Every summer I stock my freezer full of all the berries I couldn’t eat fast enough. And, by summer’s end, the freezer is bursting with a colorful mix of blues, reds, and purples. I find that freezing the berries before they turn is not only less wasteful, but it is a great way to have seasonal berries all year. A few weekends ago, I got a hankering for blueberry muffins and quickly grabbed a sandwich bag full of berries from the freezer to satisfy my craving. I used this simple, basic recipe with ingredients I had on hand.
1 cup all-purpose flour
1/2 cup spelt flour (or all-purpose, or pastry flour)
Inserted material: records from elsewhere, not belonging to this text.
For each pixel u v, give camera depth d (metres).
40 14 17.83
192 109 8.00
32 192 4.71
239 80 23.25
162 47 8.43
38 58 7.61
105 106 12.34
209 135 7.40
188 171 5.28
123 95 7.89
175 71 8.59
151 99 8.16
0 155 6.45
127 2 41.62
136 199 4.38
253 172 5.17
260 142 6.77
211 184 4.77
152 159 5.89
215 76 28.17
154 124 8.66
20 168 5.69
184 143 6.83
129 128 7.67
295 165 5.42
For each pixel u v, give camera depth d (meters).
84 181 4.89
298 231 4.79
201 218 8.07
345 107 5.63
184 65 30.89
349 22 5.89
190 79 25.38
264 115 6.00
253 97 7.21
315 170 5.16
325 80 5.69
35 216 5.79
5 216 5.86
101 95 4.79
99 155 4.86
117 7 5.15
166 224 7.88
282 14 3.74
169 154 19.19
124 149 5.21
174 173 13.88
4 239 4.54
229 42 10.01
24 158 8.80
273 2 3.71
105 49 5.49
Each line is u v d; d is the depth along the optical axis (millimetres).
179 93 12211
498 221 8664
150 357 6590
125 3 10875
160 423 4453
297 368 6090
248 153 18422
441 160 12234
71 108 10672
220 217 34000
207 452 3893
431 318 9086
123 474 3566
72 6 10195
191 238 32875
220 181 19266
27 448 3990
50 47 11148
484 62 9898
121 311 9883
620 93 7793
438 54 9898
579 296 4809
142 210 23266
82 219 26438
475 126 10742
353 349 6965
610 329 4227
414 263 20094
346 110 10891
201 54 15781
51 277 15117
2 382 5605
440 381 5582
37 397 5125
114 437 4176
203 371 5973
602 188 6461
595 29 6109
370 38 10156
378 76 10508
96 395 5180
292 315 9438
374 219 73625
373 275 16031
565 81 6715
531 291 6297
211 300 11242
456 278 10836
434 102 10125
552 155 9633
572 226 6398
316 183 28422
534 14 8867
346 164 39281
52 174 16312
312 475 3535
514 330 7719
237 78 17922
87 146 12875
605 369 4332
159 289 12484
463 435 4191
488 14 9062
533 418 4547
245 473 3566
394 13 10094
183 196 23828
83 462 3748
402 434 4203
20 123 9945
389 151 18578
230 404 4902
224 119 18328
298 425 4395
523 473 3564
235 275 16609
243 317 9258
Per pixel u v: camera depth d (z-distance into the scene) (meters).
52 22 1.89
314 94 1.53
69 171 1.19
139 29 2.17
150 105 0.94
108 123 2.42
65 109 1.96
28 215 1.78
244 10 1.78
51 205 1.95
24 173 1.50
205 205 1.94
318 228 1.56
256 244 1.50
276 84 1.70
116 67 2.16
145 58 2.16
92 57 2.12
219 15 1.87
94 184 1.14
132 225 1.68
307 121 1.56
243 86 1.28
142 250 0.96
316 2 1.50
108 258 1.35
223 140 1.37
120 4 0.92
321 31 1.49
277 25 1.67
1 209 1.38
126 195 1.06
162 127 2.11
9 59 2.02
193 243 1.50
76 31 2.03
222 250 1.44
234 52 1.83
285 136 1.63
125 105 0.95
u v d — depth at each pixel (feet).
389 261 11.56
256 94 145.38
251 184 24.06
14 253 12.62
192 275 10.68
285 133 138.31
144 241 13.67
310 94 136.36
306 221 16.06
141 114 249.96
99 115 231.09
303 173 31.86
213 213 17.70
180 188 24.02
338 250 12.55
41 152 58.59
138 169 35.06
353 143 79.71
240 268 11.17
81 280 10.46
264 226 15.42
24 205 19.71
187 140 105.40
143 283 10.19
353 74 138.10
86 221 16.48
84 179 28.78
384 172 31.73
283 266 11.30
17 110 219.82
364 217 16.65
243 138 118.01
3/4 cup white sugar (or try unrefined sugar if you prefer)
1/2 teaspoon salt
2 teaspoons baking powder
1/3 cup vegetable oil
1/3 cup milk
1 tsp vanilla
1 cup fresh blueberries
1/2 cup white sugar
1/3 cup all-purpose flour
Preheat oven to 400 degrees. Combine dry ingredients in a large bowl. Combine wet ingredients in a separate, small bowl. Then, combine wet ingredients with dry ingredients. Once mixed, gently fold in blueberries and drop mixture into lined or greased muffin tins. Fill 1/2 to 3/4 of the way up the tin cups. Sprinkle top of each muffin with turbinado/cane sugar for crunchy sugar crystals on top. Bake for 20 to 25 min. Serve hot.
These muffins are easy like Sunday morning.